___ TEXTO SELECIONADO
Crítica

Contemporâneo de Andrzej Wajda e Roman Polanski, tendo sido roteirista em trabalhos de ambos – Os Inocentes Charmosos (1960), do primeiro, e A Faca na Água (1962), do segundo – Jerzy Skolimowski pertence a uma geração que, assim como tantas outras “novas cinematografias” surgidas pelo mundo nas décadas de 1950/60, buscava algum tipo de revolução na linguagem cinematográfica. Defendendo essa proposta, surgia a Nouvelle Vague Polonesa, denominação derivada do mais notório dos movimentos da época, a Nouvelle Vague Francesa. Em Marcas de Identificação: Nenhuma, seu primeiro longa como diretor, bem como nos trabalhos posteriores da primeira fase de sua carreira, realizados ainda na Polônia, Skolimowski, de fato, demonstra partilhar de muitas das percepções dos “jovens turcos”, em especial das de Jean-Luc Godard.

A predisposição a experimentações e o desejo ávido pela ruptura com os códigos narrativos clássicos são latentes nesta película em que o próprio Skolimowski assume o papel protagonista, o estudante de ictiologia – ramo da zoologia que estuda os peixes – Andrzej Leszczyc, espécie de alter ego que voltaria a interpretar no longa seguinte, Walkower (1965), continuação direta desta estreia. Incapaz de concluir sua tese de graduação, sem conseguir um emprego fixo e vivendo num modesto apartamento custeado pela namorada/esposa, Theresa (Elzbieta Czyzewska), Andrzej, retrato de uma juventude sem rumo, acaba sendo convocado pelo serviço militar. A trama, então, acompanha as poucas horas restantes no dia do jovem antes que se apresente ao exército e tome o trem em direção ao interior do país.

Desde os primeiros minutos de projeção, nota-se uma destreza técnica em sintonia com as ambições de Skolimowski. Variando entre elaborados planos sem cortes, transições bruscas, de montagem acelerada, e composições invulgares, o cineasta cria um longa plasticamente notável e ousado – vide planos como aquele que enquadra Andrzej observando Theresa e o reflexo dessa se maquiando no espelho, o do protagonista e dois amigos num café refletidos no balcão, ou ainda a sequência do alistamento, com o teste de visão, filmado em câmera subjetiva. O ritmo inicial é frenético, como na cena dos jovens cantando e dançando na sala de espera do quartel enquanto soldados marcham do lado de fora, e pouco desacelera com o desenrolar do enredo, denotando a urgência do registro, espelho da ânsia de Andrzej por encontrar um caminho, uma identidade.
______
___ TRECHOS DOS DADOS
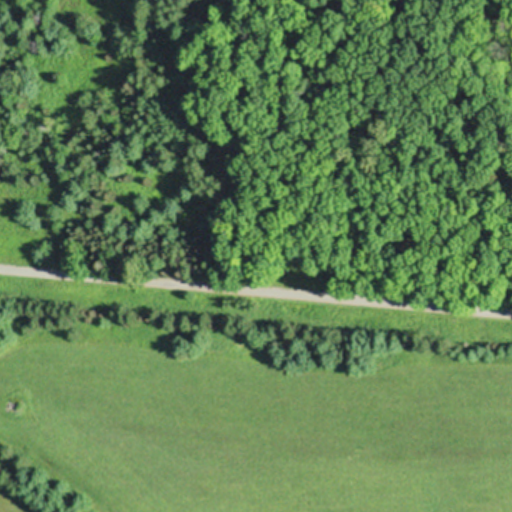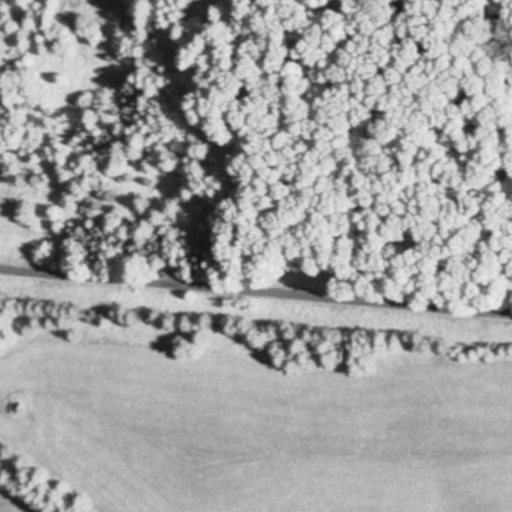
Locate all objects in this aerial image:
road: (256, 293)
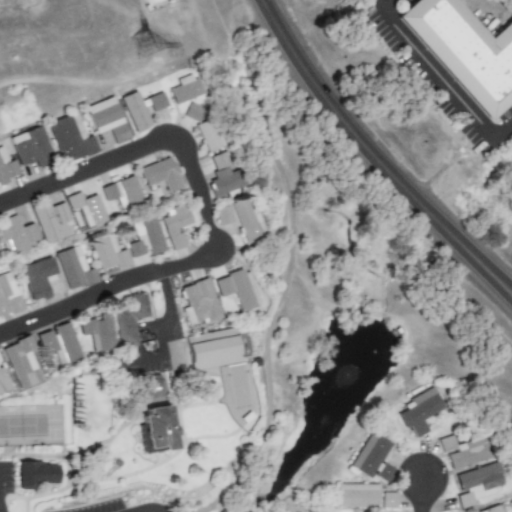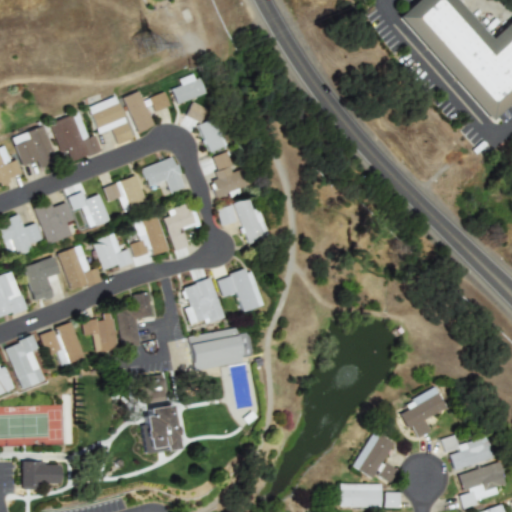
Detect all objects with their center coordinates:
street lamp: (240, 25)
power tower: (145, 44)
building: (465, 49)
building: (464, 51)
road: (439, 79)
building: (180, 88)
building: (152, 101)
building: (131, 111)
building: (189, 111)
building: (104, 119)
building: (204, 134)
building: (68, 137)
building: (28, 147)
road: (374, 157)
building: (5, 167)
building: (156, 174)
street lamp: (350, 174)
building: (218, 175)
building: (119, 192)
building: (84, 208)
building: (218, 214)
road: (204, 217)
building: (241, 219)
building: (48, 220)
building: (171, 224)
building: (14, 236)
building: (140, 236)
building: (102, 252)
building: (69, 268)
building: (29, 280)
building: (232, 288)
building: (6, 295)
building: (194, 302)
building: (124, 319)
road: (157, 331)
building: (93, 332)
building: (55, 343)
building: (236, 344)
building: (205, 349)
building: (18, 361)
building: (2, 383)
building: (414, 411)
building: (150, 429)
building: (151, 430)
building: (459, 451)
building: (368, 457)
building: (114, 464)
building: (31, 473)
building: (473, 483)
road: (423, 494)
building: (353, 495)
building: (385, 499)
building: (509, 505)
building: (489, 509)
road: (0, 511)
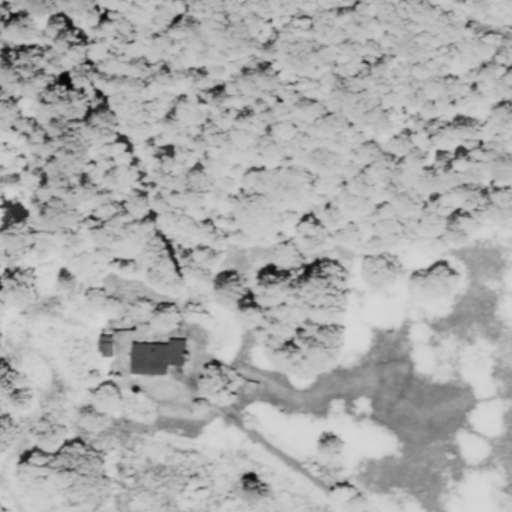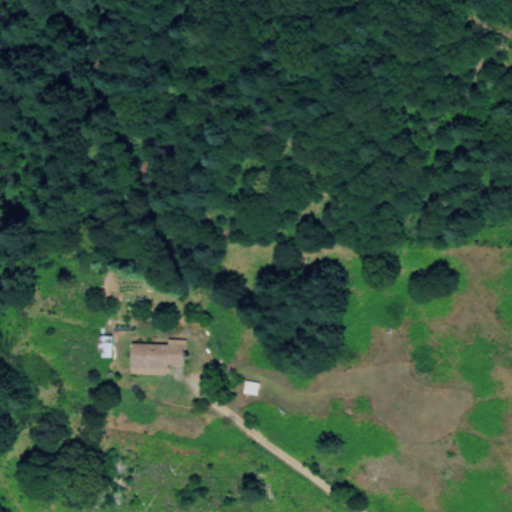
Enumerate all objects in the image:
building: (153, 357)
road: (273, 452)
______
OBJETIVOS:
[1] Extraia da crítica o trecho que começa em "Desde os primeiros" e vai até "caminho, uma identidade.", incluindo essas palavras.
[2] De acordo com a crítica, qual longa de Skolimowski é a continuação direta de Marcas de Identificação: Nenhuma?

RESPOSTAS POR TAREFA:
[1]
Desde os primeiros minutos de projeção, nota-se uma destreza técnica em sintonia com as ambições de Skolimowski. Variando entre elaborados planos sem cortes, transições bruscas, de montagem acelerada, e composições invulgares, o cineasta cria um longa plasticamente notável e ousado – vide planos como aquele que enquadra Andrzej observando Theresa e o reflexo dessa se maquiando no espelho, o do protagonista e dois amigos num café refletidos no balcão, ou ainda a sequência do alistamento, com o teste de visão, filmado em câmera subjetiva. O ritmo inicial é frenético, como na cena dos jovens cantando e dançando na sala de espera do quartel enquanto soldados marcham do lado de fora, e pouco desacelera com o desenrolar do enredo, denotando a urgência do registro, espelho da ânsia de Andrzej por encontrar um caminho, uma identidade.

[2] Walkower (1965).